Now I wasn’t completely sure what I might learn from Professor Aaron when I sat down on my first day of class. “Creating? Yeah pretty sure I know how to do that” is what I would’ve said if I was narrow-minded, but I kept open-minded and read all the given material (very rare for me to do) and took everything thrown at me seriously.
When Professor Aaron first told the class to focus on the creative process without worrying about making the final product high quality, it was like an input error that caused my system to malfunction. Making high quality stuff and showing it was the most entertaining part to me. However, I realized through our various readings and many making projects that what I actually care about is sharing the creative process that entertained me.
I’ve come to discover that as long as I’m entertained by what I’m doing, things just turn out magically well anyway! I’m not going to say “oh my jeebies this class reminded me of how much I love making things” because making things is literally my career choice, but this class did facilitate me to have dedicated assignments where the result doesn’t matter. The classroom gave me a space to just design various funky things like mazes or browser game UIs. As I strived to have fun during the process and reflected on our readings, I felt my creative potential increase. The upgrade wasn’t a significant margin because a lot of the readings, especially Art & Fear and Flow, introduced many things I was already consciously aware about from other sources (that likely got it from these books), but I’ve greatly embraced the seemingly counterintuitive value of setting restrictions of creativity to actually ideate better. That’s one of my favorite takeaways from the class.
But beyond the classroom was another thing I frequently asked myself: whether being in Berlin made a difference in this J-Term class. Afterall, Professor Aaron is an IM professor at NYUAD and I wasn’t exposed to many non-NYUAD students outside of the orientation. So, why was this J-Term chapter of my Summer set in Berlin?
Was it the guests that visited us? I think obviously these guests were specifically chosen because we’re in Berlin but that felt like too straightforward and unsatisfying of an answer for me.
So then I asked whether there was something in general that I could only acquire here in Berlin?
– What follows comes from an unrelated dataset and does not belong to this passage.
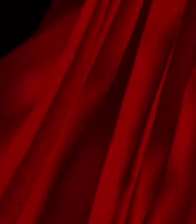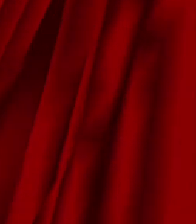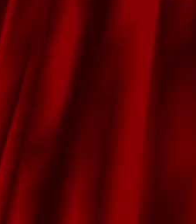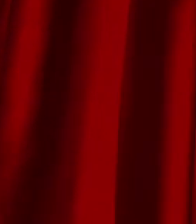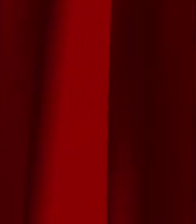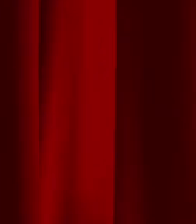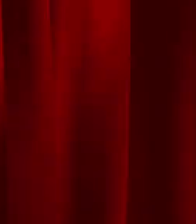La opinión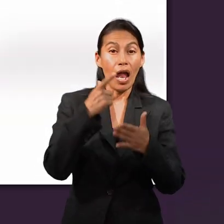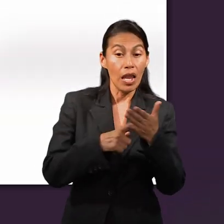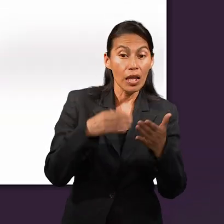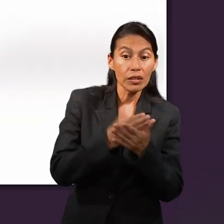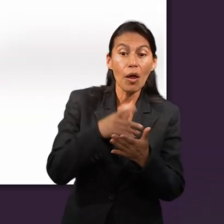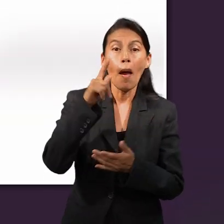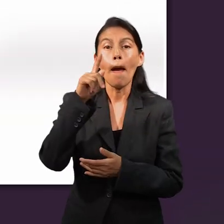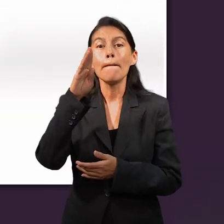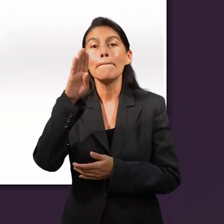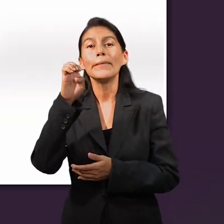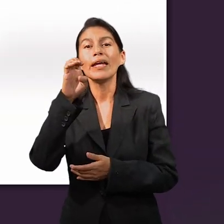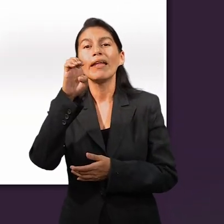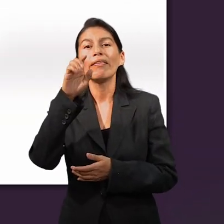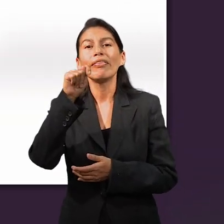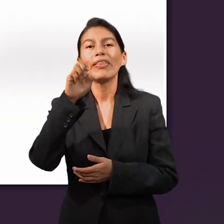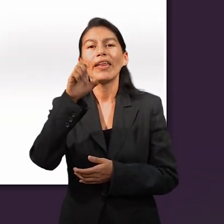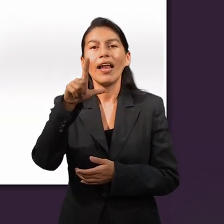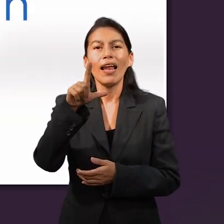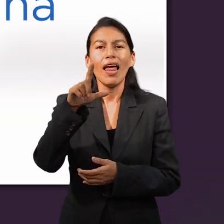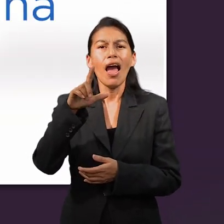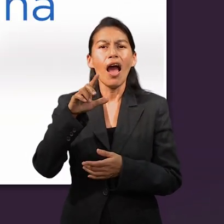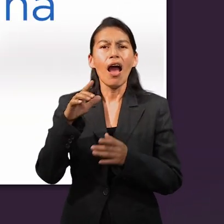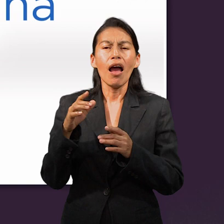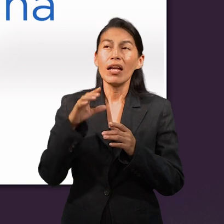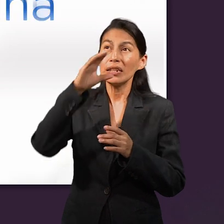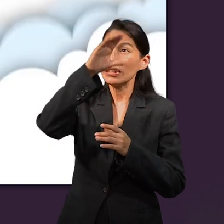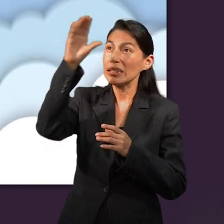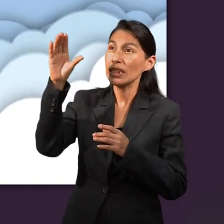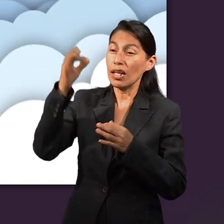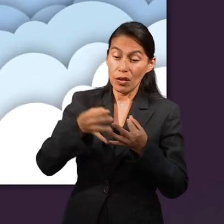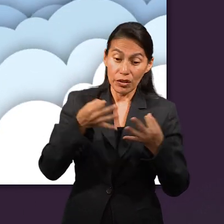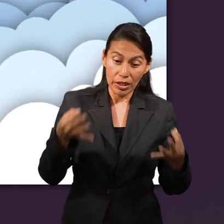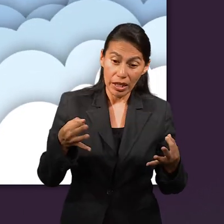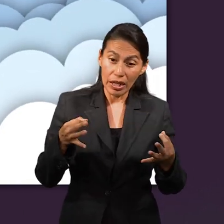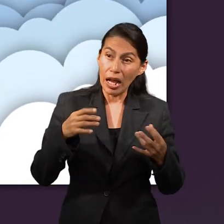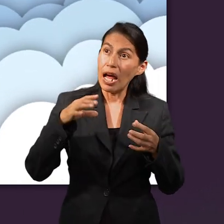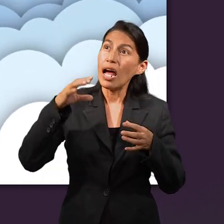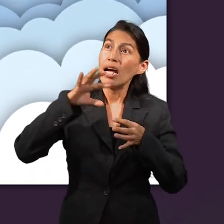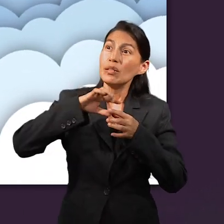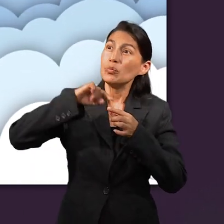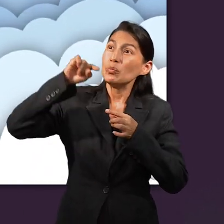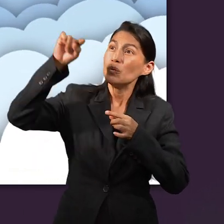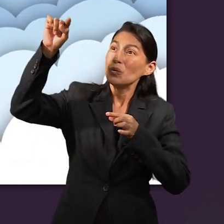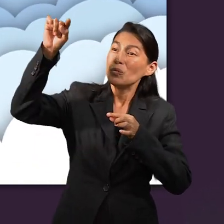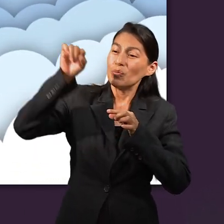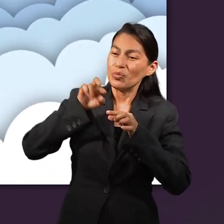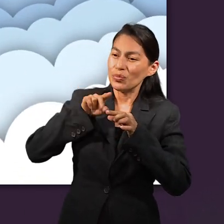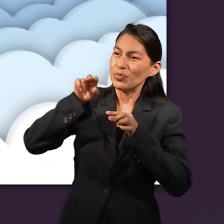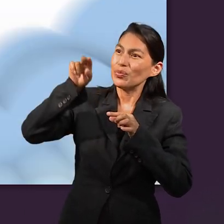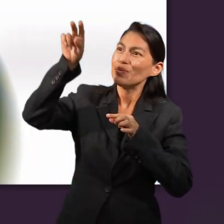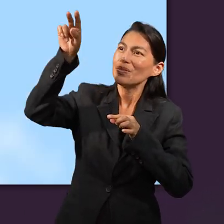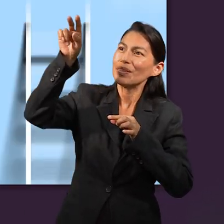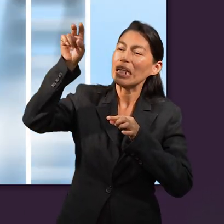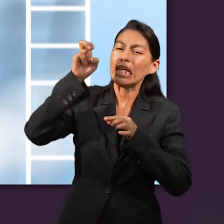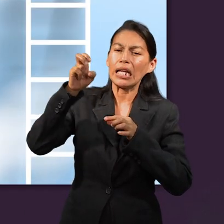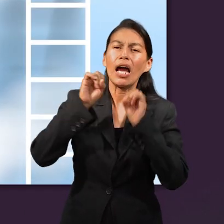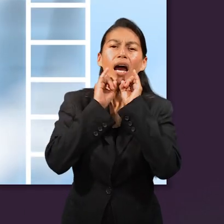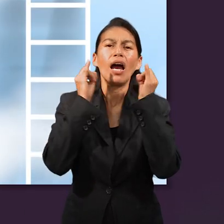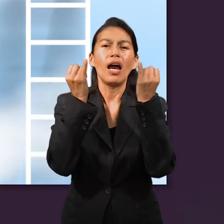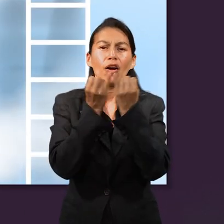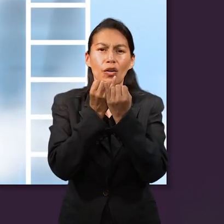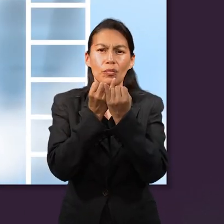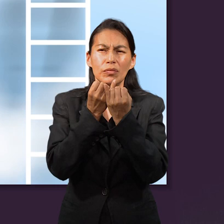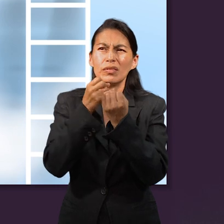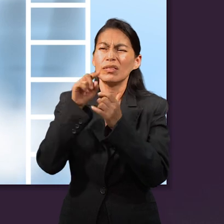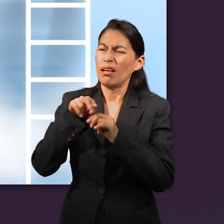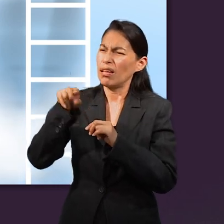La lección de Betel es que existe una conexión entre el cielo y la tierra. Y que esta conexión es la escalera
To answer that question, I used a little bit of lateral thinking we learned in class and asked myself the same question for Abu Dhabi. Sure, there are courses or opportunities I could only find in NYU Abu Dhabi or even NYU New York, but was that really it? Was the answer still something so shallow and unromantic?
Well, the conclusion I’d like to believe was that Berlin as a whole is significant. Berlin isn’t just the roasted pork knuckle I get at Maximillian’s, it isn’t just the guests that have visited our classroom, and it certainly isn’t just the change of ceiling I look at when I wake up in the morning. I’ve listened to a vulgar German bartender tell me how he feels about minorities in his country before letting me pay for my beer. I’ve taken photographs of all the beautiful streets but also all the plain ones. I’ve bought skateboard parts from all over the city to get a glimpse of the skater culture.
Everything here was a learning experience, from the weird to the funky.
This is especially important to me as an artist, designer, and storywriter because my passion is to depict things. If I can’t experience these things first hand then I’d never be able to depict things meaningfully and tastefully.
Berlin will have an impact on my work, just as any other place I’ve lived. Even though my Google Calendar tells me class is from 1:30pm to 4:30pm, that’s just the time I sit in Professor Aaron’s classroom. Every (waking) moment here in the city of Berlin is class for me.